The original amendment that noble Lords supported on Report was that there would be a duty on the Secretary of State—to put it in shorthand—to ensure that all new homes and neighbourhoods promoted health, safety and well-being, and set out some principles about what this meant. In response to what the House of Commons voted on and the advice I had from the noble Earl, Lord Howe, I have taken out the principles in putting this forward and left instead the duty on the Secretary of State to ensure that the planning and regulation of the built environment should promote health and well-being. It is a very simple, straightforward point in its way, and it leaves the Secretary of State complete discretion as to when they bring this into effect and as to precisely what principles they work for in doing that. However, my point is simply that this is nowhere in planning, and the idea that the built environment should not in some way promote health, safety and well-being seems extraordinary. It is equally extraordinary that in this entire levelling-up Bill there is no reference to the climate crisis, as we have just heard, or indeed to the public health crisis, which I think we are all familiar with. This is an attempt to put health and well-being at the centre of planning.

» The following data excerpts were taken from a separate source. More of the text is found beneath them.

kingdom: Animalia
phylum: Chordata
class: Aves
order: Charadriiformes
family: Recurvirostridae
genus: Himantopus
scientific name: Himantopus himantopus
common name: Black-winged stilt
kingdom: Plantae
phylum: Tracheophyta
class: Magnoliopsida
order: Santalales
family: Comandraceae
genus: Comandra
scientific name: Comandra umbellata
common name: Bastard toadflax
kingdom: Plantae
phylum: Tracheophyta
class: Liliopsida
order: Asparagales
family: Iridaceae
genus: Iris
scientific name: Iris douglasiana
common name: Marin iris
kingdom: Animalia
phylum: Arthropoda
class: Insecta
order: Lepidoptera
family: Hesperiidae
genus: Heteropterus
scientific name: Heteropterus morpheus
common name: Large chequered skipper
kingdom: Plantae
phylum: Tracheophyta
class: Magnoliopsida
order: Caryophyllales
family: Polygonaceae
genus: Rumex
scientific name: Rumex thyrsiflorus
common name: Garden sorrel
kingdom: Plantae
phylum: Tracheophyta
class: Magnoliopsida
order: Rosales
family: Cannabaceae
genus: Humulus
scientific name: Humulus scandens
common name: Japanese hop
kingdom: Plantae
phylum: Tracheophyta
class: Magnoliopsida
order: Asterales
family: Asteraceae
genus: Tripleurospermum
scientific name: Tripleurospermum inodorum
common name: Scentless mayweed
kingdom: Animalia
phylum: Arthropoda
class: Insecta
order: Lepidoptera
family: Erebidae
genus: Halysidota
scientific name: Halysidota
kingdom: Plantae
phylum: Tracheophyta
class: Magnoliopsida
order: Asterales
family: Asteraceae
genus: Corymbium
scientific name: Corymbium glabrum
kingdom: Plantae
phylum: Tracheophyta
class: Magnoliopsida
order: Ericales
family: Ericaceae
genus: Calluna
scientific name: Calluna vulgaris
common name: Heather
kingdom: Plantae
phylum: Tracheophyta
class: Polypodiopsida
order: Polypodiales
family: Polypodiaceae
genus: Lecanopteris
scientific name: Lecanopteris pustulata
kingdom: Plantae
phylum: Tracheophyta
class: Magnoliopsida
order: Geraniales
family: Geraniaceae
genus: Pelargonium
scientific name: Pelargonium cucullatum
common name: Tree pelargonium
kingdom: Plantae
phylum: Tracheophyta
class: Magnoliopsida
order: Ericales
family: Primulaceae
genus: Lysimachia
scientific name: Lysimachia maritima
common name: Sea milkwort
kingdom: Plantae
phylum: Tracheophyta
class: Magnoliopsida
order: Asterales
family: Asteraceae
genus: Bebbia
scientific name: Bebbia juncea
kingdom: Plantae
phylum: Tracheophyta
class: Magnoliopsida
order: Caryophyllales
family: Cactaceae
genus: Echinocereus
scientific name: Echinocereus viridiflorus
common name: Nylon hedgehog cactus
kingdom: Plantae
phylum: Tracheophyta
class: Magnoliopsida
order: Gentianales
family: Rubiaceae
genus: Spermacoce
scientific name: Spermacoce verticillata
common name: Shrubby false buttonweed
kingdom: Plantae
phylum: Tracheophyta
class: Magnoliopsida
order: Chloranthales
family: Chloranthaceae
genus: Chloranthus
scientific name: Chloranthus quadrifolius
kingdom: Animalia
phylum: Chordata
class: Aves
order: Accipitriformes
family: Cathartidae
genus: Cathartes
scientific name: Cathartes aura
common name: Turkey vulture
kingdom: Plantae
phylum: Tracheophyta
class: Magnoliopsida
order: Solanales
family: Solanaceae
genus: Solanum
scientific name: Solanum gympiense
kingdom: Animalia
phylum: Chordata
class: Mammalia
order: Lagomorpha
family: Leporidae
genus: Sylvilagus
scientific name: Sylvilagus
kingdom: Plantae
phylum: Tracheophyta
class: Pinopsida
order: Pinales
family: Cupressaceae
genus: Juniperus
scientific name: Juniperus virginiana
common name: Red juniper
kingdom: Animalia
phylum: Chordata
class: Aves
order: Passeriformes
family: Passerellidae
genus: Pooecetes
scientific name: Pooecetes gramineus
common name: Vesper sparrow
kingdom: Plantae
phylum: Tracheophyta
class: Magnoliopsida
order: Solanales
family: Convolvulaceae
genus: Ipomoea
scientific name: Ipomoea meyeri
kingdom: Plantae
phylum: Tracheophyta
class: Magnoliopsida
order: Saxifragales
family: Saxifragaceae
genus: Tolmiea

In response to that, the Government have said three things. First, in the formal minute, they said that this breached the financial privilege of the Commons. That is entirely up to the Commons to decide. I subsequently reduced and removed the principles that I saw as perhaps the area the Commons thought breached that privilege. I understand from the noble Earl that the clerks still consider that it breaches privilege, but that is for the Commons to decide; they can still debate it and, if they choose, put it to one side and record the fact in something called “the journal”, in taking it forward. However, as I will say in a moment, building poor housing is a false economy.
The second point the Minister made was that much of what was in the original amendments was covered by other policy. That is entirely true, and I entirely respect the fact that the noble Earl and the Government want to improve the quality of homes and housing. However, it is important that we have some legislation around that and not just policy; nor does that put health and well-being at the heart of the policy. Most of it is not mandatory, and none ensures that health and well-being are fundamental to creating healthy homes and neighbourhoods.